Thomas 'Ski' Demski -- owned Super Flag

Myrna Oliver, Los Angeles Times Published 4:00 am, Tuesday, January 22, 2002

2002-01-22 04:00:00 PDT Long Beach -- Thomas "Ski" Demski, who owned the world's largest flag, according to the Guinness Book of World Records, and also had the Stars and Stripes tattooed on his torso, painted on his house and flying from the 132-foot flagpole in his front yard, has died in Long Beach. He was 72.

Mr. Demski, a disabled coal miner and construction worker and recovering alcoholic who supported himself by making bumper stickers touting 12-step programs to combat addiction, died Saturday at his home.

No specific cause of death was known, but Mr. Demski had undergone multiple bypass surgery, suffered from heart disease, diabetes and gangrene and told a Los Angeles Times columnist Dec. 30 that "I'm just waiting to roll over and die."

Super Flag, as Mr. Demski called his largest version of Old Glory, made specifically to capture the Guinness designation, cost $80,000, weighs 3,000 pounds and measures 255 feet by 505 feet. It is the size of three football fields and was inaugurated on June 14, 1992 -- Flag Day -- when it was unfurled on the grounds of the Washington Monument.

The giant national banner also was draped across Hoover Dam as the Olympic torch was carried across in 1996. Winds ripped it in three places during that outing, including one 90-foot gash. The repairs cost $5,000.

Somewhat sadly, Mr. Demski recently put Super Flag on the market for $100, 000, worried that it has not been flown frequently enough.

Mr. Demski and his giant flags gained newfound popularity across the country after the Sept. 11 terrorist attacks.

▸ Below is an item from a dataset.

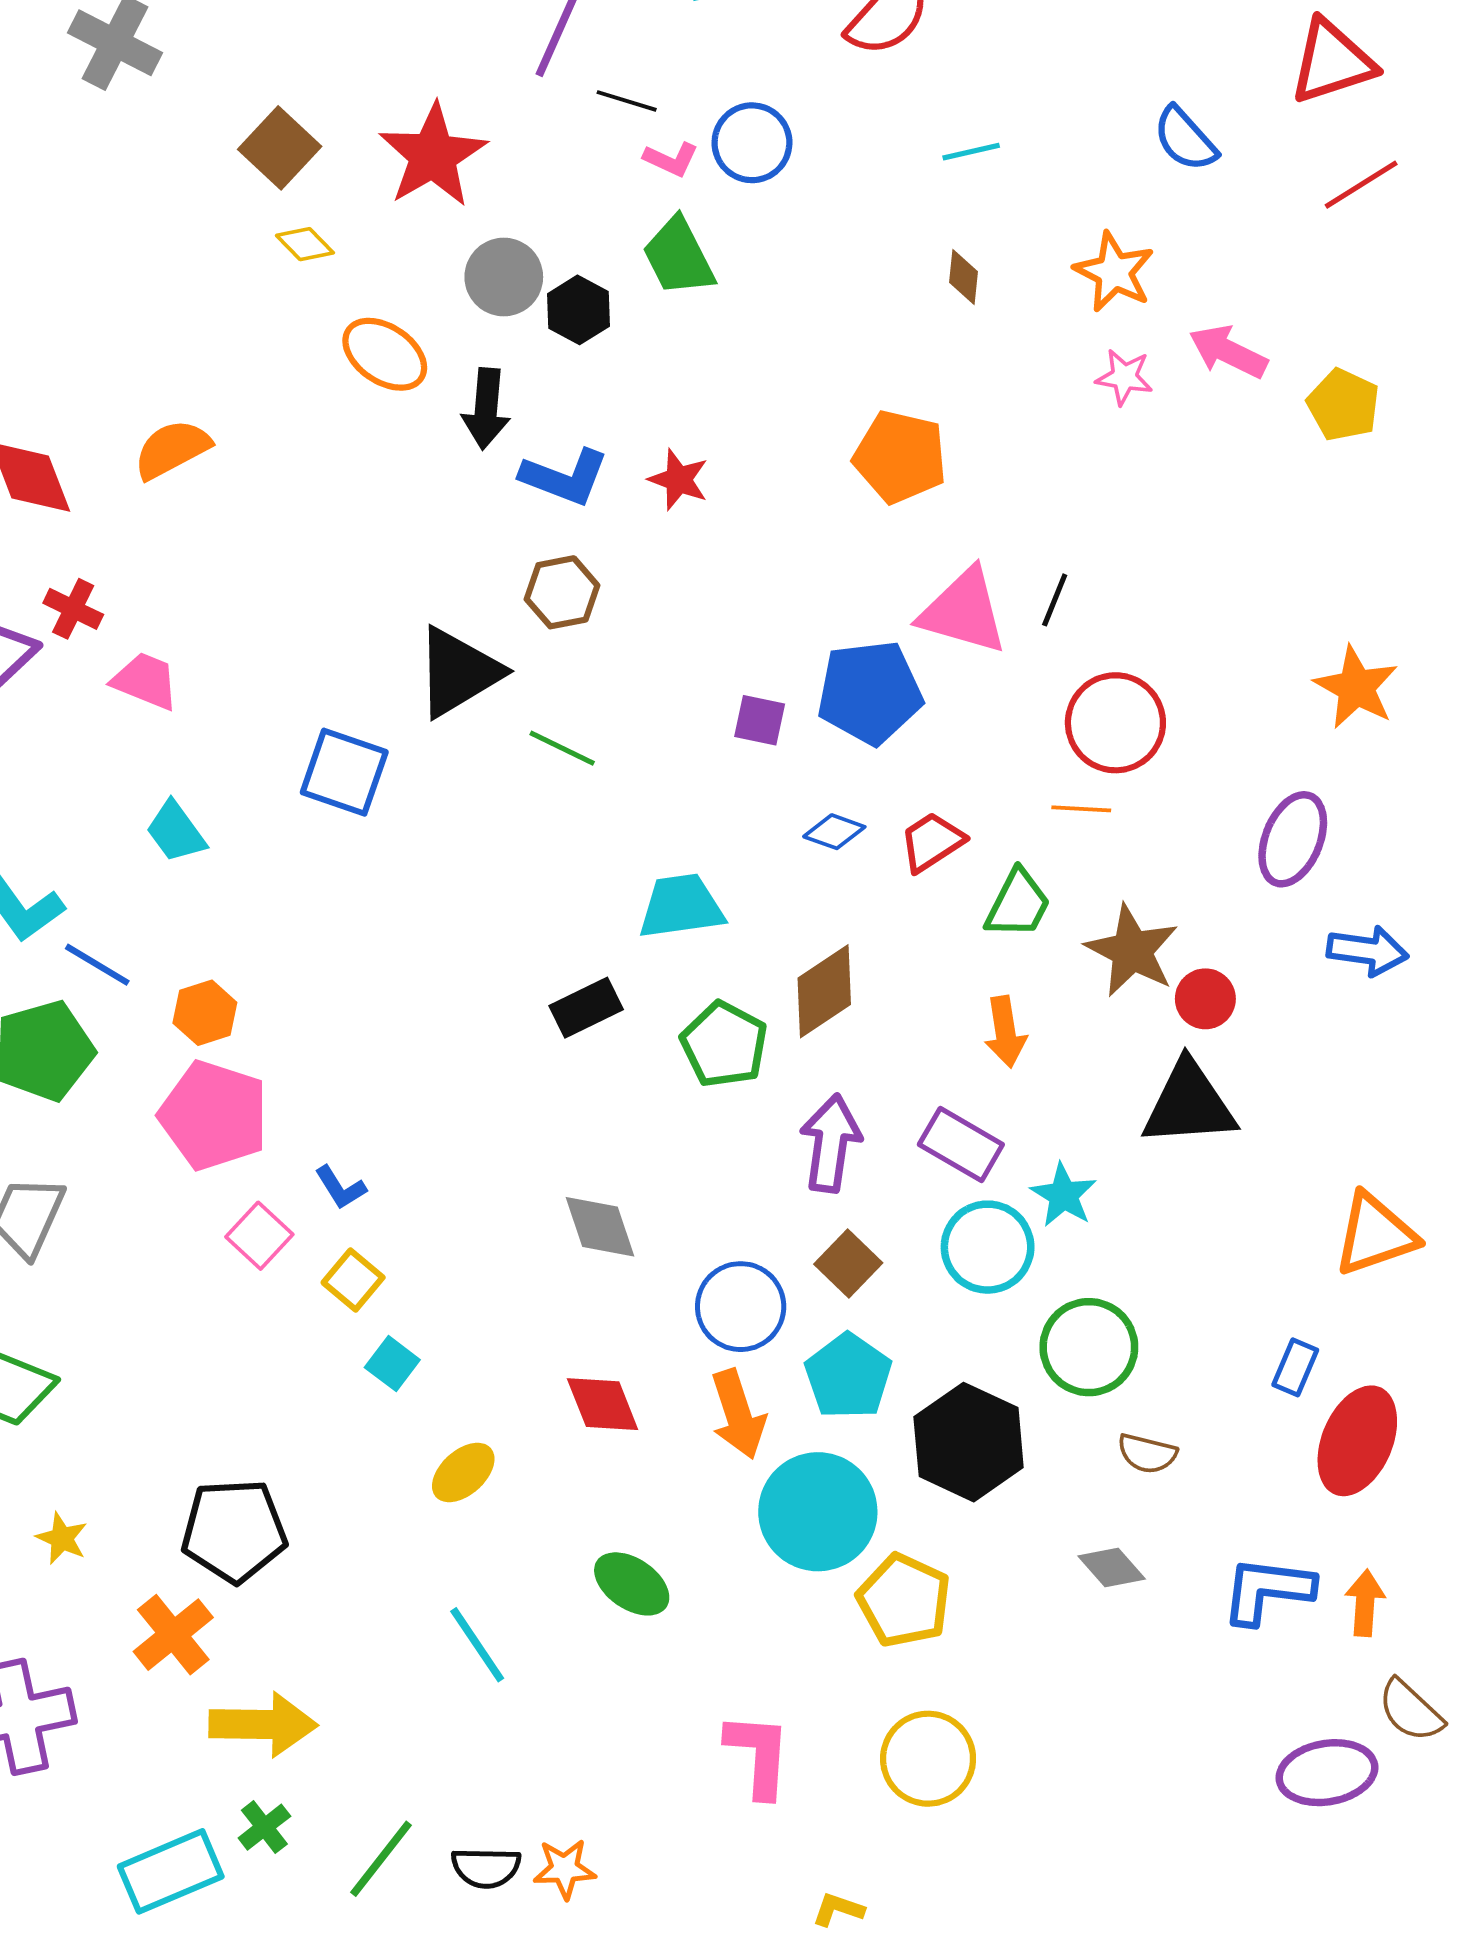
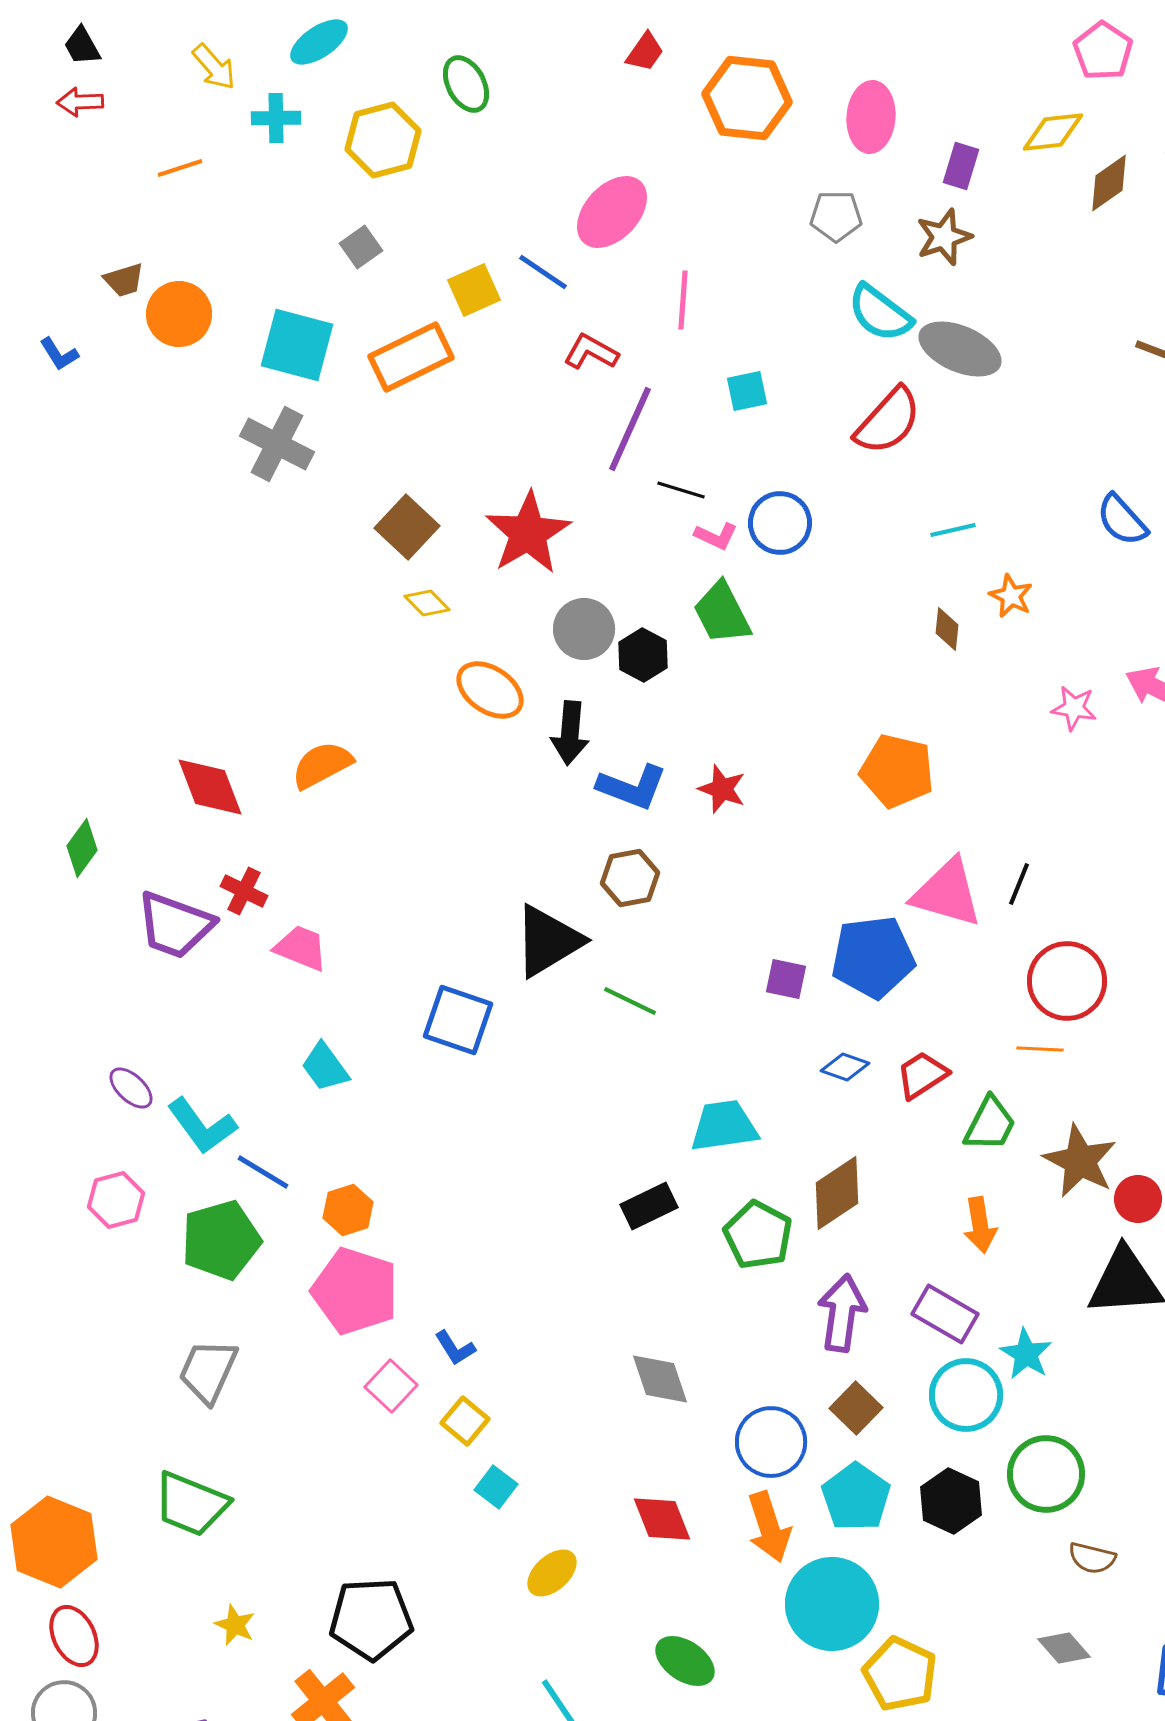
orange star: (1114, 272) -> (1011, 596), moved, size x0.7
black hexagon: (969, 1442) -> (951, 1501), moved, size x0.7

Regularly borrowed for Super Bowls and other sports events and veterans parades, the giant flags provided through Mr. Demski's Super Flag company -- and seen at his Web site, www.superflag.com -- covered the fields at Dodger Stadium and the Rose Bowl in the first games played at those venues after the attacks.

Born and reared in Nanticoke, Pa., where he began working in the coal mines as a teenager, Mr. Demski moved to Southern California in the 1970s.

Mr. Demski never married, had no children and has no known survivors.